Source document:

• • • • •

By Jeffery M. Freitas, CFT President

In 2011, the CFT worked with community partners to lead the charge for a Millionaires Tax that eventually turned into Prop 30 and was then extended by Prop 55. Those funds helped stop the bleeding in K-14 education following the recession and drastic funding cuts of the mid-2000s.

Now, however, there are pressures throughout our school districts and community colleges that are preventing CFT members from getting the pay, benefits, program funding, and staffing levels our schools, colleges, and communities desperately need.

We have seen some amazing successes through organizing and mobilizing, such as the historic strike in Los Angeles, or the pressure by members in the Peralta colleges to achieve parity for part-timers, or through Berkeley’s actions to win gains for members despite a difficult bargaining climate, or the mobilization of members to move the second largest employer in the state — the UC system —  closer to shared governance and academic freedom for our UC educators.

But in many places our locals are looking at the threat of takebacks — from layoffs, to red flags by the Fiscal Crisis & Management Assistance Team, to the dangers of major deficit spending and district refusals to pass on cost-of-living increases. And the list goes on.

We often hear that California is the fifth largest economy in the world. But it doesn’t mean much if we aren’t fully funding public education and providing California’s students with the world class education they deserve — and our members know how to provide.

This is why we must continue the fight to Fund our Future, and CFT is proud to have a strategic plan to achieve that. This strategic plan is seminal to the work we do every day as CFT members and includes these four tenets.

  1. We must increase funding for public education. We are gathering signatures now and have prioritized passing the Schools and Communities First ballot initiative in November. But this is not the only place we need to increase much-needed revenue. Along with AFT, we are pushing to increase funding for IDEA and Title 1; we are working with locals to pass bonds and parcel taxes to increase revenue in their communities; and finally, this March 3, we are supporting Proposition 13 — a facilities bond to upgrade California schools, colleges and universities.
  2. We must stop the privatization and corporatization of our public education system. We are focusing on charter school reform and ending the statewide online-only Calbright College, which is set up to harm, not help, our local community colleges already offering this kind of education, along with the full support inherent to brick-and-mortar places of learning.

• • • • •

Information provided:
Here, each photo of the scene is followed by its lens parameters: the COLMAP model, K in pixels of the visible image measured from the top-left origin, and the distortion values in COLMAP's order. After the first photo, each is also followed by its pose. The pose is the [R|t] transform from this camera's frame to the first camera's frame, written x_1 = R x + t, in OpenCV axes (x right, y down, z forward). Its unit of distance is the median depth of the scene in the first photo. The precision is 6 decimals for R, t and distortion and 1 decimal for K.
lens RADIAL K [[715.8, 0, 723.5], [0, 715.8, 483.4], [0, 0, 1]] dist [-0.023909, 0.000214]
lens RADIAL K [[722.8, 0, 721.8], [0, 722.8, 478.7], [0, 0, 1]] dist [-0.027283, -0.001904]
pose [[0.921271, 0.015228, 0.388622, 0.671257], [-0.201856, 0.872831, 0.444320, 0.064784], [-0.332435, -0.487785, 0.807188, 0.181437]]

• • • • •

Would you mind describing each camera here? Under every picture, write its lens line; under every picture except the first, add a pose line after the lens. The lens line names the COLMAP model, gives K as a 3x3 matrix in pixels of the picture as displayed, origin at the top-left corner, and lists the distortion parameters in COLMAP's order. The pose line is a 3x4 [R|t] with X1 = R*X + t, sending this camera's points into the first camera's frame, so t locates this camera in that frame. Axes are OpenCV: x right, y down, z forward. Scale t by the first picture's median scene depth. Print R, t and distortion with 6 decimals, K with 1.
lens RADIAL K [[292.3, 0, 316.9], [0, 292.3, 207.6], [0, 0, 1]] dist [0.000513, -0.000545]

• • • • •

Directions:
1: From the CFT president's column on education funding, copy out the passage from "This is why" up to and including "colleges and universities.".
2: Translate this sentence from the CFT president's column on education funding into Spanish: "We often hear that California is the fifth largest economy in the world."
3: Carry the CFT president's column on education funding forward, picking up after its last sentence.

Outputs for the tasks:
1:
This is why we must continue the fight to Fund our Future, and CFT is proud to have a strategic plan to achieve that. This strategic plan is seminal to the work we do every day as CFT members and includes these four tenets.

  1. We must increase funding for public education. We are gathering signatures now and have prioritized passing the Schools and Communities First ballot initiative in November. But this is not the only place we need to increase much-needed revenue. Along with AFT, we are pushing to increase funding for IDEA and Title 1; we are working with locals to pass bonds and parcel taxes to increase revenue in their communities; and finally, this March 3, we are supporting Proposition 13 — a facilities bond to upgrade California schools, colleges and universities.

2: A menudo oímos que California es la quinta economía más grande del mundo.

3:
  3. We must demand more equity in our higher education system for underrepresented students who reside in this state and for those who work in inequitable situations at our colleges. We must make sure every student has a path to the education they desire and they can complete it debt free. We must also ensure that the workforce providing the education is secure in their jobs and livelihoods.
  4. We must continue to implement the goals of our Racial Justice Report in everything we do. Our union, our public education institutions, and our state will be stronger when we acknowledge the biases inherent in our very structures and make intentional strides to overcome them. This is the work of a social justice union, and this should be the work of CFT.

We have an opportunity to put some of these tenets into action in just a few days. In the March 3 Primary Election, we will cast our ballots for a presidential candidate who shares our values. The AFT recently said Joe Biden, Bernie Sanders, and Elizabeth Warren share our values on education, labor, healthcare, and many other topics.

We have the opportunity to cast a “yes” vote on Proposition 13 to help upgrade our crumbling school buildings and expand our college facilities. We also must get out and vote for state and local candidates who share our vision for public education and for working families. We are up against billionaires and corporatizers of our public education system in many of these races, and while we can’t match their money, we can defeat them with our organizing and boots on the ground.

To see CFT-endorsed candidates and ballot measures customized to your local ballot, please visit our Educators Choice Voter Guide. Share the link with your friends and family and on your social media pages to help spread the word about our endorsements.

Every election is an opportunity to flex our strength at the ballot box, and I call on you to join me on March 3  to vote for candidates who will fund our schools, who will not privatize or corporatize our education system, who demand equity in higher education, and who will fight for racial justice.

And I hope you will join me in committing to bring at least one person with you to the polls. Here, too, we must continue to organize. This will be a historic year for candidates and issues that will make a difference for teachers, classified staff, and — most importantly — for California’s students.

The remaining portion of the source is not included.